Martin Scorsese’s favourite Hong Kong movies: “You can’t go near that”

Throughout his career as a film director, Martin Scorsese has not only shown his prowess as an artist but also as a keen purveyor of world cinema. The New York City-born filmmaker’s love for the works of Japan, Iran, and other global cinema traditions is well-known, and his admiration for the movies of Hong Kong is also common knowledge.

Back in 2006, Scorsese released his epic crime thriller The Departed, starring Jack Nicholson, Matt Damon, Leonardo DiCaprio and Mark Wahlberg, focuses on the Boston Winter Hill Gang and a number of its significant figures. However, the film was also a remake of Andrew Lau and Alan Mak’s 2002 Hong Kong action thriller Infernal Affairs.

Starring Andy Lau, Tony Leung and Anthony Wong, the film tells of an undercover Hong Kong Police Force detective who infiltrates a Triad in which another officer is serving as a spy. Scorsese was once asked how Lau’s vision of Hong Kong translated into The Departed, although he felt that it wasn’t really about the country itself.

“I didn’t think of it as Hong Kong,” Scorsese told Pop Entertainment. “Taking from the Hong Kong trilogy, Andrew Lau’s film, it’s the device, the concept of two informers. Whether I like it or not, I am drawn to stories that have to do with trust and betrayal.” Still, Scorsese pointed out, in the same interview, his favourite movies from Hong Kong.

He began with John Woo’s 1989 action film The Killer starring Chow Yun-fat and Danny Lee, which tells of a professional assassin who takes on one last hit after accidentally blinding a female singer during a job. “You can’t go near that,” he said of the film widely regarded as one of the greatest action movies ever made.

Elsewhere, King Hu’s 1971 wuxia film A Touch of Zen, based on ‘Xianu’, a classic Chinese story by Pu Songling, was also spoken of in the highest terms by Scorsese. He’d first seen the movie in the 1980s and saw how it explored a number of wide-ranging themes, including Zen Buddhism, feminism, conservativism and the supernatural. As is well known, Scorsese loves worldly culture, but it appears that few countries have inspired him as much as Hong Kong.

“It’s a whole other thing going on there,” Scorsese said of the Hong Kong cinema movement. “We do what we do, and if we influence their culture at all, it has come out through John Woo, Tsui Hark and Ringo Lam.” In addition, the director pointed out the brilliance of Wong Kar-wai, known for his stunning films Chungking Express, Fallen Angels and In the Mood for Love.

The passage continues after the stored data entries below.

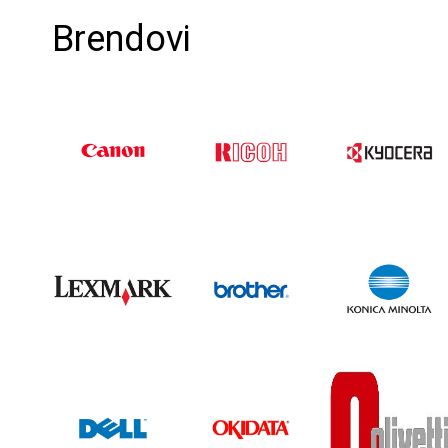
Brendovi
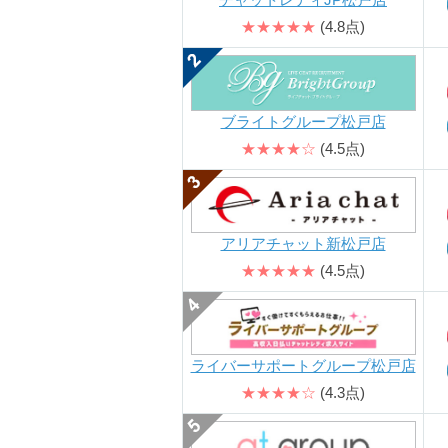
★★★★★
(4.8点)
ブライトグループ松戸店
★★★★☆
(4.5点)
アリアチャット新松戸店
★★★★★
(4.5点)
ライバーサポートグループ松戸店
★★★★☆
(4.3点)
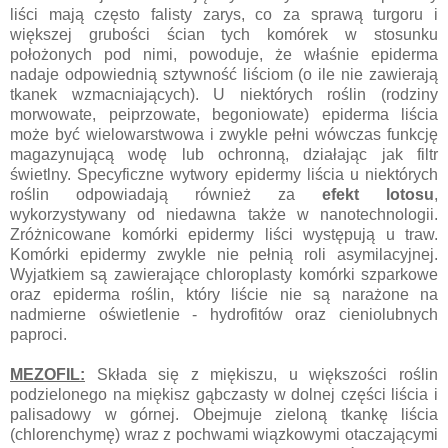
liści mają często falisty zarys, co za sprawą turgoru i
większej grubości ścian tych komórek w stosunku
położonych pod nimi, powoduje, że właśnie epiderma
nadaje odpowiednią sztywność liściom (o ile nie zawierają
tkanek wzmacniających). U niektórych roślin (rodziny
morwowate, peiprzowate, begoniowate) epiderma liścia
może być wielowarstwowa i zwykle pełni wówczas funkcję
magazynującą wodę lub ochronną, działając jak filtr
świetlny. Specyficzne wytwory epidermy liścia u niektórych
roślin odpowiadają również za
efekt lotosu
,
wykorzystywany od niedawna także w nanotechnologii.
Zróżnicowane komórki epidermy liści występują u traw.
Komórki epidermy zwykle nie pełnią roli asymilacyjnej.
Wyjatkiem są zawierające chloroplasty komórki szparkowe
oraz epiderma roślin, który liście nie są narażone na
nadmierne oświetlenie - hydrofitów oraz cieniolubnych
paproci.
MEZOFIL:
Składa się z miękiszu, u większości roślin
podzielonego na miękisz gąbczasty w dolnej części liścia i
palisadowy w górnej. Obejmuje zieloną tkankę liścia
(chlorenchymę) wraz z pochwami wiązkowymi otaczającymi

Stanley Kwan “is something you have to appreciate as a filmmaker because we see new ways of making narrative film,” Scorsese also said, referring to the director of Women, Rouge, Full Moon in New York, Center Stage, Everlasting Regret and Red Rose White Rose, a clear subject of Scorsese’s deep admiration.

Signing off, Scorsese noted his thoughts on the cinema of Hong Kong as a whole, as well as his love for East Asian cinema in general. “I admire and respect their work so much in Hong Kong,” he said. “All of Chinese cinema really; Beijing and Taiwan. I hope my next film is another remake of an Asian film. I’m only making Asian remakes anymore”.